Брайко вошел в дом, отведенный под штаб, и увидел на столе миски, наполненные дымящейся картошкой, солеными огурцами, капустой, ломти ржаного хлеба.
— Раздевайтесь, будь ласка. Умойтесь с дороги: я уже и водички подогрела. Да и сниданок стынет, — затараторила не по возрасту суетливая чернявая хозяйка лет пятидесяти — пятидесяти пяти.
— Спасибо. Не беспокойтесь, мамаша. Я подожду, — ответил Брайко, снимая походное снаряжение.
— Пока закусите и курочка будет готова… уцелела от германцев, — не унималась тетя Ганна (так звали хозяйку).
— Вы одна живете? — спросил Петя Брайко, рассматривая небогатое убранство комнаты.
— Чому ж цэ одна? Со стариком, — ответила тетя Ганна и, услышав шаркающие шаги в сенцах, добавила — Ось и старый…
Скрипнула дверь, и на пороге появился высокий, сутулый мужчина лет шестидесяти, с седыми свисающими усами и черной повязкой через правый глаз. Неторопливо снял рваную шапку и лишь после этого сказал:
— Доброго ранку!
— Здравствуйте, — ответил Брайко, пошел навстречу хозяину и протянул руку.
Старик обхватил Петю за шею, уткнулся лицом в его плечо и зарыдал, приговаривая:
— Дождался… Теперь и помирать можно.
— Зачем же? Теперь только по-настоящему жить начинать, — успокаивал Брайко.
— Так, так, сынок. Твоя правда… Думал не доживу, а вот дожил… Прогнали фашиста поганого — новую жизнь строить будем, — успокаиваясь, сказал старик.
Комбат понял, что их принимают за кадровую часть Красной Армии. Ему стало не по себе. Они и не подозревают, что немцы могут снова нагрянуть, как только партизаны уйдут. Как ни печально, а Брайко сказал:
— Немцы бегут…
— Бегут, бегут, ироды, — подхватил старик.
— Но они могут к вам еще наведаться…
— Как? — встрепенулся хозяин, оторвался от плеча комбата и испытующе посмотрел в глаза Брайко.
— Да вы, батя, не беспокойтесь. Садитесь, — предложил Петя. — Дело в том, что мы партизаны. Оставаться в селе надолго не можем. У нас своя задача — бить фашистов с тыла, помогать Красной Армии.
— Как же быть? Что робить? — растерянно проговорил старик.

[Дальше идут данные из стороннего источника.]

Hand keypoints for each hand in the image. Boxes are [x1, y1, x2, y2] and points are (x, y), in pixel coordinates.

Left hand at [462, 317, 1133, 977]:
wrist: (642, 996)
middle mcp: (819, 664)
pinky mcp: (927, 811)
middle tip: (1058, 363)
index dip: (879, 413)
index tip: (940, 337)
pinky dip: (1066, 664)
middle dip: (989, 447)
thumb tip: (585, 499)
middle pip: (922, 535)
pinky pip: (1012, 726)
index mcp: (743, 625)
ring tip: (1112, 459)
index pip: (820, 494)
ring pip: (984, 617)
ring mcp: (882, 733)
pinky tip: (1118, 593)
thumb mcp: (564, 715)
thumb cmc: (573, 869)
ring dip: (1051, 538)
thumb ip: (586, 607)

— Я же вам говорю — не волнуйтесь. По нашим следам идет фронт. Слышали, позавчера освобождены Ровно и Луцк?
— Нэ вже?! До Луцка от нас миль двадцать будет, — обрадовался хозяин.

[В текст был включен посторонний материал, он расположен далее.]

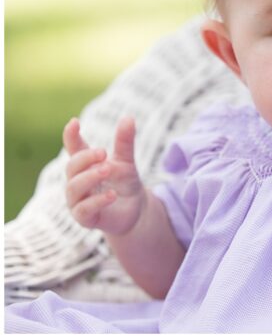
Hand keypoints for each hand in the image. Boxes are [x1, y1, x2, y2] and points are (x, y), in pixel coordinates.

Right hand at [63, 116, 145, 235]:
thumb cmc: (125, 183)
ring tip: (107, 169)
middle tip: (104, 153)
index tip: (74, 122)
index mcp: (86, 165)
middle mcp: (77, 181)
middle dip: (86, 158)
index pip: (73, 149)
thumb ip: (125, 142)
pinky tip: (112, 194)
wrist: (136, 210)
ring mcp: (78, 200)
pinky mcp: (84, 218)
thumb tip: (128, 117)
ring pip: (74, 187)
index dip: (71, 136)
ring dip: (90, 177)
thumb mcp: (126, 161)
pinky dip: (96, 201)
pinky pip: (83, 209)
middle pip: (71, 166)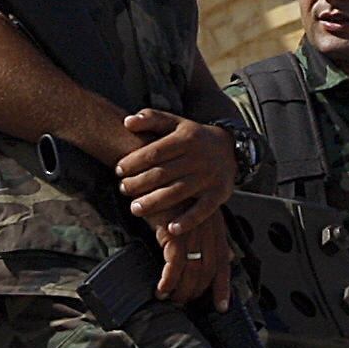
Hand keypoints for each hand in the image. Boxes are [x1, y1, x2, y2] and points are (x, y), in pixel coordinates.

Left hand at [113, 109, 237, 228]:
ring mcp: (209, 177)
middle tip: (122, 189)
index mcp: (186, 138)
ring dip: (154, 203)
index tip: (118, 169)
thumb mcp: (176, 122)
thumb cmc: (194, 137)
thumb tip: (126, 122)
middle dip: (139, 183)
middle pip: (163, 173)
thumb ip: (151, 118)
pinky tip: (171, 228)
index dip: (134, 162)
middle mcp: (198, 157)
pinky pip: (202, 210)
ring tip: (135, 208)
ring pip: (177, 192)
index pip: (155, 152)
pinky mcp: (219, 194)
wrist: (230, 149)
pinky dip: (187, 220)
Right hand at [152, 202, 236, 308]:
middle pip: (208, 270)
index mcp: (215, 227)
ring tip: (171, 299)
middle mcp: (207, 229)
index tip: (221, 307)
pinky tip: (161, 289)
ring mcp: (192, 230)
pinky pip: (175, 265)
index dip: (224, 286)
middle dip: (197, 292)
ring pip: (192, 271)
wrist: (151, 176)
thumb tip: (228, 258)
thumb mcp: (194, 216)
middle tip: (184, 303)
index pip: (224, 262)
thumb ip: (210, 237)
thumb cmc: (170, 197)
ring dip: (181, 291)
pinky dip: (168, 281)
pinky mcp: (174, 232)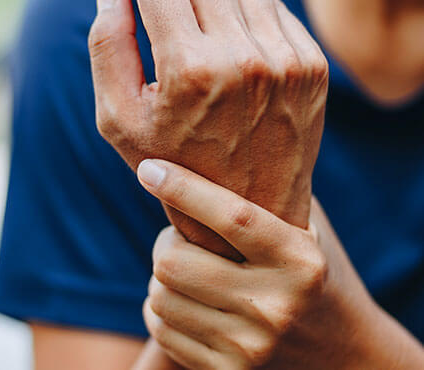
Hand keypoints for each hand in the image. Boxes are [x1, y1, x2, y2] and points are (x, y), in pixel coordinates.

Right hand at [88, 0, 327, 258]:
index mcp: (189, 72)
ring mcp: (285, 60)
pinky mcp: (310, 65)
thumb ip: (106, 47)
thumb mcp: (118, 118)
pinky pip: (272, 5)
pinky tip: (228, 44)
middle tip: (158, 6)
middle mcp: (243, 60)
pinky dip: (243, 12)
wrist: (246, 209)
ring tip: (194, 24)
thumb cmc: (170, 164)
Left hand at [137, 159, 423, 368]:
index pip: (231, 217)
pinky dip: (161, 309)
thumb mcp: (306, 228)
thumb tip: (209, 138)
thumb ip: (270, 192)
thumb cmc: (311, 273)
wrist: (338, 352)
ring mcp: (250, 347)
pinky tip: (188, 301)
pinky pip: (159, 328)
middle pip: (174, 261)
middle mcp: (276, 307)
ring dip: (162, 277)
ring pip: (159, 295)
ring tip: (190, 270)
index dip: (183, 188)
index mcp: (300, 262)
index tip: (148, 168)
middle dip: (167, 242)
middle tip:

— Вот видите? Скоро придет свобода. Не сегодня, так завтра наши войска будут здесь, — продолжал комбат. — Возможно, немцы к вам больше не попадут, но все же советую быть настороже. Отступая, они особенно зверствуют, не щадят ни людей, ни сел. Все сжигают до тла…

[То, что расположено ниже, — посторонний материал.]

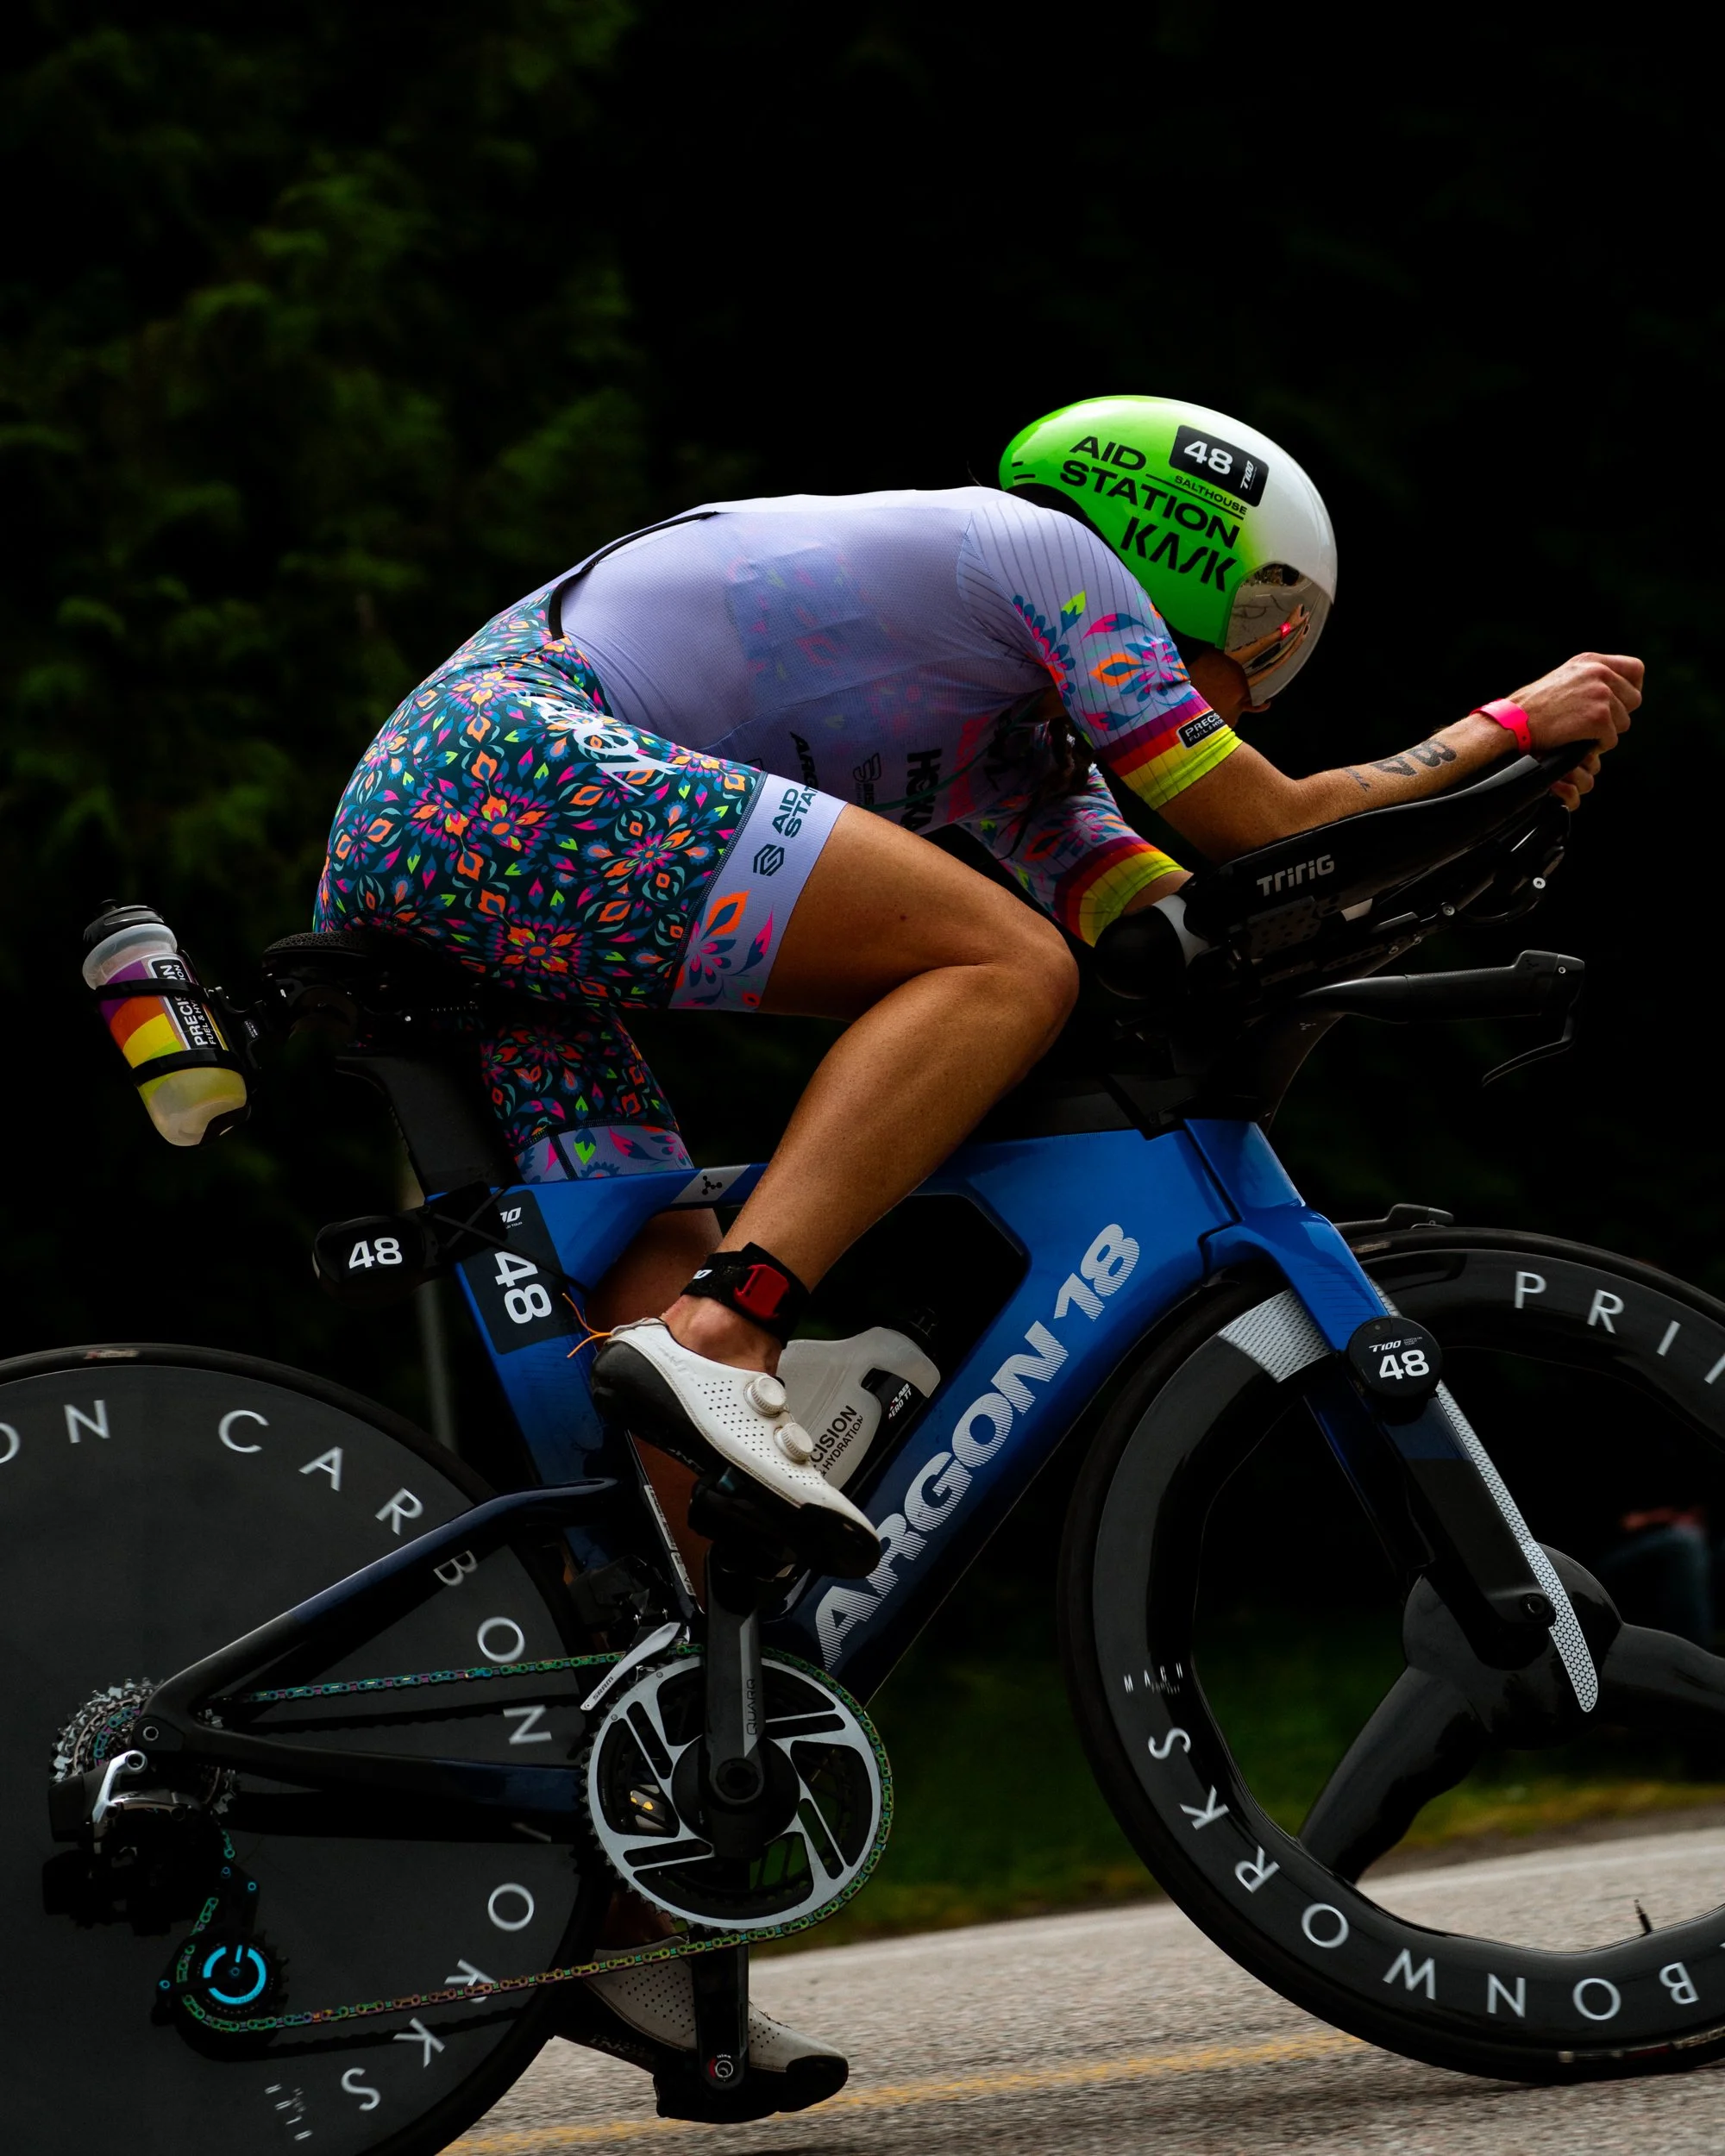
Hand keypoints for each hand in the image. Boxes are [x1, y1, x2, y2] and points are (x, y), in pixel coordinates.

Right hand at [1504, 651, 1640, 808]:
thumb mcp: (1565, 679)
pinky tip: (1576, 741)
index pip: (1636, 669)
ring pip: (1624, 723)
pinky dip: (1596, 746)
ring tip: (1578, 732)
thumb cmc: (1533, 707)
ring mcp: (1600, 694)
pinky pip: (1611, 739)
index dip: (1632, 689)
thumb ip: (1592, 679)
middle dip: (1618, 716)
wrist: (1514, 723)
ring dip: (1605, 733)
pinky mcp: (1598, 717)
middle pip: (1633, 700)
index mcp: (1592, 661)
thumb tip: (1620, 692)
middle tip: (1592, 724)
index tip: (1619, 703)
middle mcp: (1600, 672)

— Садись, сынок, за стол, — вмешалась хозяйка.
И хотя при виде курятины, появившейся на столе, засосало под ложечкой, Петя попросил:
— Подождем немного. Товарищи подойдут, а я пока умоюсь…
В хату вошел начальник штаба старший лейтенант Попов. Под стать командиру — молодой, стройный, веселый москвич. В отряд пришел недавно, но уже успел полюбиться партизанам.
Михаил Попов поздоровался с хозяевами и, обращаясь к комбату, доложил:
— Заставы выставил. Разведку выслал.
— Потери уточнили? — спросил Брайко.
— Запросил роты. Вызвал врача, — Попов посмотрел в окно и добавил: —Да вот он идет.
Сильно наклонясь, в дверь протиснулся молодой, высокий, худощавый, с глубоко посаженными глазами военфельдшер Михаил Михайлович Горелов. Перед самой войной он окончил медицинский техникум, служил в Харьковском пограничном училище. Но затем в первые же дни войны военфельдшер Горелов оказался на фронте в 117-й стрелковой дивизии. Воевали яростно, но уже через три-четыре месяца от дивизий почти ничего не осталось. Ее остатки оказались в глубоком окружении. Начались скитания по оккупированной территории.